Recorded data

○ ○ ○

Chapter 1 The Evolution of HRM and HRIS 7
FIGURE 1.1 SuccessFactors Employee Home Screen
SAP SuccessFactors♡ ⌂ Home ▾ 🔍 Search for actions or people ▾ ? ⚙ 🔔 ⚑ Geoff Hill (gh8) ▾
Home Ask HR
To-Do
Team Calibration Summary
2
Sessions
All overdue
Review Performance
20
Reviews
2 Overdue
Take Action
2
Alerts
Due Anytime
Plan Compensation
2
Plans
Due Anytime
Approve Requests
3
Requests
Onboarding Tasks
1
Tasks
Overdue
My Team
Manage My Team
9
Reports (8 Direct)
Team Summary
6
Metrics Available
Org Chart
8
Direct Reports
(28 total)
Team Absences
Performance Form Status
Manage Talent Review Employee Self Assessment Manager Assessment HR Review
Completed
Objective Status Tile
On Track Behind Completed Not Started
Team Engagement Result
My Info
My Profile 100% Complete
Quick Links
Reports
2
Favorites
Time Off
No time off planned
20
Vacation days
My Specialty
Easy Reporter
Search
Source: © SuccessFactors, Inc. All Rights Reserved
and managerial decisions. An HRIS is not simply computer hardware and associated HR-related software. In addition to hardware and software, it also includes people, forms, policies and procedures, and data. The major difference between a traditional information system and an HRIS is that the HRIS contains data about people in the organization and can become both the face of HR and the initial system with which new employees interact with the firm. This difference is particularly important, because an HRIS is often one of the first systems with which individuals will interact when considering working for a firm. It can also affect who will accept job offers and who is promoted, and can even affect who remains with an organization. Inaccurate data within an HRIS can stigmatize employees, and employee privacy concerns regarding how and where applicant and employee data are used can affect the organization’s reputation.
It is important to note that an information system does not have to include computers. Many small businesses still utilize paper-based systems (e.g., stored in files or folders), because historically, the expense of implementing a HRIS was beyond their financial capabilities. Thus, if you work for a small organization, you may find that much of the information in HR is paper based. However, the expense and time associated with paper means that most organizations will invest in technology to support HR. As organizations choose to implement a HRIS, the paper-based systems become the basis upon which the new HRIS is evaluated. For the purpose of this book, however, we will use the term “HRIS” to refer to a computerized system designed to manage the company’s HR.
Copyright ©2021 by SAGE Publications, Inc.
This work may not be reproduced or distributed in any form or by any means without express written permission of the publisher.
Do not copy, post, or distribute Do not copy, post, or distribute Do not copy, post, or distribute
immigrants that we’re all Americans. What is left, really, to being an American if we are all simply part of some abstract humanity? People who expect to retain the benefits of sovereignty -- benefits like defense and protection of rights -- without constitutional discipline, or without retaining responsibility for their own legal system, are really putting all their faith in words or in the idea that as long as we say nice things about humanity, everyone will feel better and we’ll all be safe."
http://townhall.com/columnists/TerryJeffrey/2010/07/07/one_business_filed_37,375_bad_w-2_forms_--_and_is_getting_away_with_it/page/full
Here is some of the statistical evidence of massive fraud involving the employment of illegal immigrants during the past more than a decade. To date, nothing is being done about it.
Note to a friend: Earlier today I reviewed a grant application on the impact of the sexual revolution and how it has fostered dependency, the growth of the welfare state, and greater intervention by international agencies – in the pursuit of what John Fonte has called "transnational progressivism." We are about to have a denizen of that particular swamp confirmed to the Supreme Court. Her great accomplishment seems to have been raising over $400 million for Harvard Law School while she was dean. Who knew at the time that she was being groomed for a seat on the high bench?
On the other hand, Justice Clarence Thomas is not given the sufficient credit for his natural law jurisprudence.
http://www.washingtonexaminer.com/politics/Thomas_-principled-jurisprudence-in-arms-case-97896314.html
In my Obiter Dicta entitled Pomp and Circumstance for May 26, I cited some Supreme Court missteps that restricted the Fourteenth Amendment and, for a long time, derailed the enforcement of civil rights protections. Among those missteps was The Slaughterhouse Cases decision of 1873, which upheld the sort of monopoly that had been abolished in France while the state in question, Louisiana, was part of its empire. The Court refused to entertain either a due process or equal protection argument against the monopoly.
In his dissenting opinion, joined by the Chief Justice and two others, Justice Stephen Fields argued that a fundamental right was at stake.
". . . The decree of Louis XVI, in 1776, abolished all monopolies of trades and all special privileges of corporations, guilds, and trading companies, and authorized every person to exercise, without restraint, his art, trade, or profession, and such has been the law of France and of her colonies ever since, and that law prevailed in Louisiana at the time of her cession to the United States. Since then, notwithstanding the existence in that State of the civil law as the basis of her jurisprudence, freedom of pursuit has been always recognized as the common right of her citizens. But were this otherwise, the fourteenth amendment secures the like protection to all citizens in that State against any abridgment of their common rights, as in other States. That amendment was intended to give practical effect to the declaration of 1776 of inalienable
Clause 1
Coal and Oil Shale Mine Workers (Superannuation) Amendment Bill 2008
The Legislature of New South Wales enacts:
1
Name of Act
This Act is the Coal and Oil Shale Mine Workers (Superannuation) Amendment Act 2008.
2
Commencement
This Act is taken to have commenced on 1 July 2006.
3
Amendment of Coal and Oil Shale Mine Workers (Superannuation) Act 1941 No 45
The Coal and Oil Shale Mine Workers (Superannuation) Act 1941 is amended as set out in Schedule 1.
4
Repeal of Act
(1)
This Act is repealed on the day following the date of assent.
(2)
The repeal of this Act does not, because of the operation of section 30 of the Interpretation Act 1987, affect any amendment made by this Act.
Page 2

○ ○ ○

▶ **Try it**
The data must be duplicated exactly, with nothing left out.

▶ **Response to this task**
Chapter 1 The Evolution of HRM and HRIS 7
FIGURE 1.1 SuccessFactors Employee Home Screen
SAP SuccessFactors♡ ⌂ Home ▾ 🔍 Search for actions or people ▾ ? ⚙ 🔔 ⚑ Geoff Hill (gh8) ▾
Home Ask HR
To-Do
Team Calibration Summary
2
Sessions
All overdue
Review Performance
20
Reviews
2 Overdue
Take Action
2
Alerts
Due Anytime
Plan Compensation
2
Plans
Due Anytime
Approve Requests
3
Requests
Onboarding Tasks
1
Tasks
Overdue
My Team
Manage My Team
9
Reports (8 Direct)
Team Summary
6
Metrics Available
Org Chart
8
Direct Reports
(28 total)
Team Absences
Performance Form Status
Manage Talent Review Employee Self Assessment Manager Assessment HR Review
Completed
Objective Status Tile
On Track Behind Completed Not Started
Team Engagement Result
My Info
My Profile 100% Complete
Quick Links
Reports
2
Favorites
Time Off
No time off planned
20
Vacation days
My Specialty
Easy Reporter
Search
Source: © SuccessFactors, Inc. All Rights Reserved
and managerial decisions. An HRIS is not simply computer hardware and associated HR-related software. In addition to hardware and software, it also includes people, forms, policies and procedures, and data. The major difference between a traditional information system and an HRIS is that the HRIS contains data about people in the organization and can become both the face of HR and the initial system with which new employees interact with the firm. This difference is particularly important, because an HRIS is often one of the first systems with which individuals will interact when considering working for a firm. It can also affect who will accept job offers and who is promoted, and can even affect who remains with an organization. Inaccurate data within an HRIS can stigmatize employees, and employee privacy concerns regarding how and where applicant and employee data are used can affect the organization’s reputation.
It is important to note that an information system does not have to include computers. Many small businesses still utilize paper-based systems (e.g., stored in files or folders), because historically, the expense of implementing a HRIS was beyond their financial capabilities. Thus, if you work for a small organization, you may find that much of the information in HR is paper based. However, the expense and time associated with paper means that most organizations will invest in technology to support HR. As organizations choose to implement a HRIS, the paper-based systems become the basis upon which the new HRIS is evaluated. For the purpose of this book, however, we will use the term “HRIS” to refer to a computerized system designed to manage the company’s HR.
Copyright ©2021 by SAGE Publications, Inc.
This work may not be reproduced or distributed in any form or by any means without express written permission of the publisher.
Do not copy, post, or distribute Do not copy, post, or distribute Do not copy, post, or distribute
immigrants that we’re all Americans. What is left, really, to being an American if we are all simply part of some abstract humanity? People who expect to retain the benefits of sovereignty -- benefits like defense and protection of rights -- without constitutional discipline, or without retaining responsibility for their own legal system, are really putting all their faith in words or in the idea that as long as we say nice things about humanity, everyone will feel better and we’ll all be safe."
http://townhall.com/columnists/TerryJeffrey/2010/07/07/one_business_filed_37,375_bad_w-2_forms_--_and_is_getting_away_with_it/page/full
Here is some of the statistical evidence of massive fraud involving the employment of illegal immigrants during the past more than a decade. To date, nothing is being done about it.
Note to a friend: Earlier today I reviewed a grant application on the impact of the sexual revolution and how it has fostered dependency, the growth of the welfare state, and greater intervention by international agencies – in the pursuit of what John Fonte has called "transnational progressivism." We are about to have a denizen of that particular swamp confirmed to the Supreme Court. Her great accomplishment seems to have been raising over $400 million for Harvard Law School while she was dean. Who knew at the time that she was being groomed for a seat on the high bench?
On the other hand, Justice Clarence Thomas is not given the sufficient credit for his natural law jurisprudence.
http://www.washingtonexaminer.com/politics/Thomas_-principled-jurisprudence-in-arms-case-97896314.html
In my Obiter Dicta entitled Pomp and Circumstance for May 26, I cited some Supreme Court missteps that restricted the Fourteenth Amendment and, for a long time, derailed the enforcement of civil rights protections. Among those missteps was The Slaughterhouse Cases decision of 1873, which upheld the sort of monopoly that had been abolished in France while the state in question, Louisiana, was part of its empire. The Court refused to entertain either a due process or equal protection argument against the monopoly.
In his dissenting opinion, joined by the Chief Justice and two others, Justice Stephen Fields argued that a fundamental right was at stake.
". . . The decree of Louis XVI, in 1776, abolished all monopolies of trades and all special privileges of corporations, guilds, and trading companies, and authorized every person to exercise, without restraint, his art, trade, or profession, and such has been the law of France and of her colonies ever since, and that law prevailed in Louisiana at the time of her cession to the United States. Since then, notwithstanding the existence in that State of the civil law as the basis of her jurisprudence, freedom of pursuit has been always recognized as the common right of her citizens. But were this otherwise, the fourteenth amendment secures the like protection to all citizens in that State against any abridgment of their common rights, as in other States. That amendment was intended to give practical effect to the declaration of 1776 of inalienable
Clause 1
Coal and Oil Shale Mine Workers (Superannuation) Amendment Bill 2008
The Legislature of New South Wales enacts:
1
Name of Act
This Act is the Coal and Oil Shale Mine Workers (Superannuation) Amendment Act 2008.
2
Commencement
This Act is taken to have commenced on 1 July 2006.
3
Amendment of Coal and Oil Shale Mine Workers (Superannuation) Act 1941 No 45
The Coal and Oil Shale Mine Workers (Superannuation) Act 1941 is amended as set out in Schedule 1.
4
Repeal of Act
(1)
This Act is repealed on the day following the date of assent.
(2)
The repeal of this Act does not, because of the operation of section 30 of the Interpretation Act 1987, affect any amendment made by this Act.
Page 2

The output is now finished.